Ritornava orgoglioso degli scambi o delle vendite. Infatti da questi viaggi riportava olio e sale, due generi alimentari che la sua terra non poteva produrre”.
“Nella mia famiglia patriarcale vivevamo in quattordici persone, tre erano i nuclei famigliari. Il mio, io e mio marito con due maschi e due femmine; quello di mio cognato e cognata con tre maschi e una femmina. Il nonno Beppe con la nonna Maria. Il nonno capeggiava su tutti e la
mattina o la sera, intorno al tavolo, discuteva con gli uomini e donne i lavori da fare: erano ordini precisi, netti, indiscutibili. Se c’erano delle controversie era lui a placare gli animi. Insomma era il grande saggio e, a distanza di tempo, mi è rimasta una percezione molto positiva di quest’uomo, malgrado la sua severità”.
“Maria la moglie di Beppe era la padrona che aveva compiti specifici per il buon andamento della casa. Maria, prima di tutto, era una grande lavoratrice che vegliava su tutto e controllava i lavori domestici. Si alzava per prima per preparare la colazione agli uomini e dare da mangiare alle galline e conigli.
Era l’ultima ad andare a dormire dopo aver svolto una dura giornata di lavori. Godeva
della fiducia del marito Beppe che rispettava e ubbidiva. Nessuna possibilità di evadere dalla sua quotidianità: famiglia, casa, chiesa. Il compenso per la sua grande fatica era possedere mentalmente e tangibilmente le chiavi della casa. Se si presentava un mendicante in cortile, solo lei, la padrona aveva la possibilità di elargire l’elemosina”.
“Nella famiglia patriarcale i figli con le loro spose e figli erano subordinati al volere del padrone e della padrona. Beppe e Maria decidevano tutto. Io che ero la nuora dovevo ottenere il permesso da mio suocero e suocera per recarmi a trovare i miei famigliari. Anche gli acquisti dovevano essere autorizzati. Mi sentivo spesso dire: “Non ti manca niente qui”. Una vita povera, faticosa, senza neppure la possibilità di soddisfare i bisogni dei propri figli”.
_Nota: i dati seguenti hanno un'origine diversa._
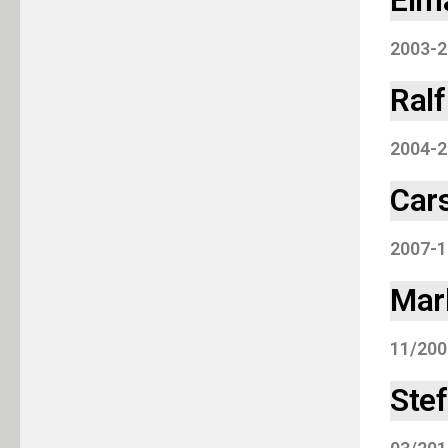
Elm
2003-2
Ralf
2004-2
Car
2007-1
Mar
11/200
Stef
“I figli, non erano proprio presi in considerazione, non valevano nulla, dovevamo solo ubbidire e lavorare. Frequentavano, fino a dieci anni, la scuola del paese per qualche ora. L’insegnante, di solito, era il prete o la suora che ci facevano apprendere a leggere e a scrivere a suon di ceffoni e castighi.
Terminata la scuola i maschi andavano nei campi ad aiutare gli adulti mentre le femmine attendevano ai lavori domestici. Le bambine e ragazze imparavano molto presto a cucinare, rammendare i vestiti, lavarli e stirarli con il ferro da stiro riscaldato dalla carbonella”
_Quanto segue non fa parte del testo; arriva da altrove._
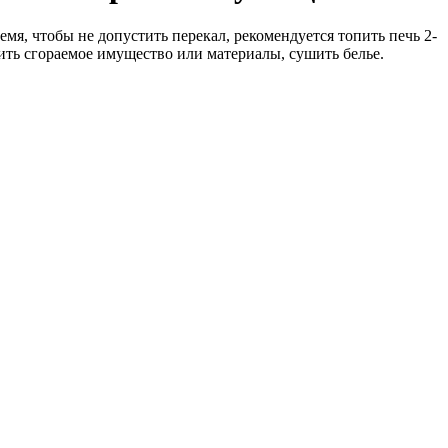
мя, чтобы не допустить перекал, рекомендуется топить печь 2-
нить сгораемое имущество или материалы, сушить белье.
“Allora mancavamo del necessario, si lavorava tanto. La terra era generosa solo se gli dedicavamo tutte le nostre energie. C’era sempre qualcosa da fare: falciare l’erba, mietere il grano, battere la canapa, rastrellare il fieno, raccogliere la legna mungere, fare il pane per l’intera settimana, travasare il vino, insaccare le salcicce, filare la lana. Tutto e di più. Quanta fatica! Eppure eravamo sereni, quel poco che avevamo ci bastava”.